Instrumentos deste género eram já utilizados na Idade Média. O mais antigo deles, conhecido na Península Ibérica, é atribuído a um maiorquino chamado Raimundo Lullo. Entre as várias ocupações deste sábio contava-se a medicina. Daí que o seu nocturlábio venha descrito num livro intitulado Medicina e fosse destinado a conhecer as horas em que se deveriam administrar os medicamentos durante a noite. Além de permitir conhecer directamente as horas, indicava ainda a duração do período diurno, consoante o mês.

Para saber as horas bastava orientar a roda, apontando a data respectiva para Este. Observava-se a Estrela Polar pelo orifício central, e a posição da Kochab indicava directamente as horas que se liam na escala exterior, graduada em numeração romana. Quanto à duração do período diurno bastava simplesmente ler na escala mais interior, em numeração árabe, qual a duração para o mês em que se estava.



Figuras 6 e 7 — Roda de horas pela Polar, e Nocturlábio de Raimundo Lullo.


Curiosamente, a imagem, que se encontra na figura 7, reproduzida a partir do livro de Lullo apresenta a escala errada. As horas aumentam no sentido dos ponteiros do relógio, enquanto que a Kochab, tal como todas as outras estrelas, se desloca no sentido contrário, sendo portanto nesse sentido que as horas aumentam. Uma explicação que aparece na bibliografia consultada aponta para um erro do copista que incluiu a imagem na obra de Lullo. Esse tipo de erros aparece por vezes em obras daquela época. Deste modo, a imagem, tal como está representada apenas está certa para meados de Janeiro e meados de Julho, correspondentes às situações em que, à meia-noite, a Kochab se encontra nos braços esquerdo e direito,.

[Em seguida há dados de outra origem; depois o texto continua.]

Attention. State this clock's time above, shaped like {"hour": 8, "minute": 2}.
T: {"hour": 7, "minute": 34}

Figura 8 — Roda de D. Duarte.
O rei D. Duarte também teria concebido um destes instrumentos. Neste, além de ser possível conhecer quantas horas passavam ou faltavam para ser meia-noite, também era possível saber a hora do nascimento do Sol, para o dia respectivo.

O procedimento seguido para saber as horas usando este instrumento é semelhante ao seguido com o primeiro instrumento. Começava por se orientar a roda, apontando o furo central para a Estrela Polar e o mês de Janeiro para Leste. Seguidamente, verificava-se qual a posição da Kochab e contava-se a diferença de horas entre esta posição e o mês em que se fazia a observação, indicado na escala mais exterior. Determinava-se assim o número de horas que faltavam ou passavam da meia-noite. Quanto ao procedimento para saber a hora do nascimento do Sol, que era a outra informação que se poderia obter nesta recta, ele também era bastante simples. Depois de conhecida a hora, num determinado instante, contava-se o número de horas até coincidir com o mês em que se estava, lido na escala mais interior. Não se conhece nenhum exemplar, nem nenhuma representação deste instrumento. Porém, pela descrição do mesmo no Leal Conselheiro, de D. Duarte, teria um aspecto semelhante ao da figura 8.

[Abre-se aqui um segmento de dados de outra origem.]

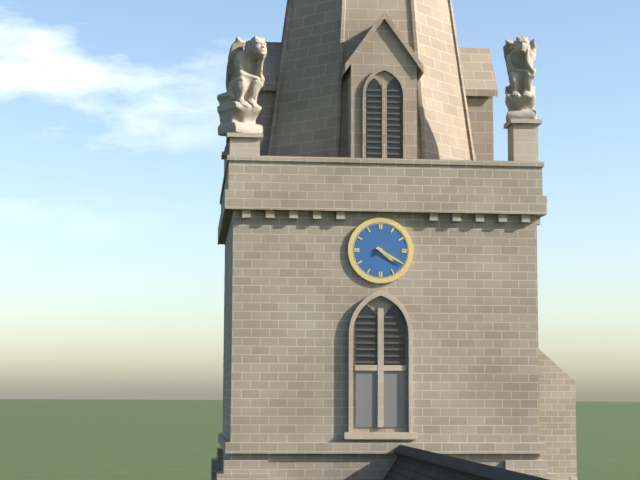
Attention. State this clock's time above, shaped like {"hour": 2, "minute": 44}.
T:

Figura 9 — Nocturlábio de ponteiro.
O nocturlábio de construção mais complexa era conhecido como nocturlábio de ponteiro. Composto por dois círculos concêntricos, sendo um deles móvel, e ainda por um ponteiro, permitia saber directamente as horas, pela posição da Kochab, em qualquer época do ano.

O processo era bastante simples. Apontava-se o centro do instrumento para a Estrela Polar. Rodava-se então o círculo menor, para que o seu ponteiro coincidisse com a data, e rodava-se o ponteiro maior até que apontasse para a Kochab. Este ponteiro indicava as horas, lidas directamente no círculo menor.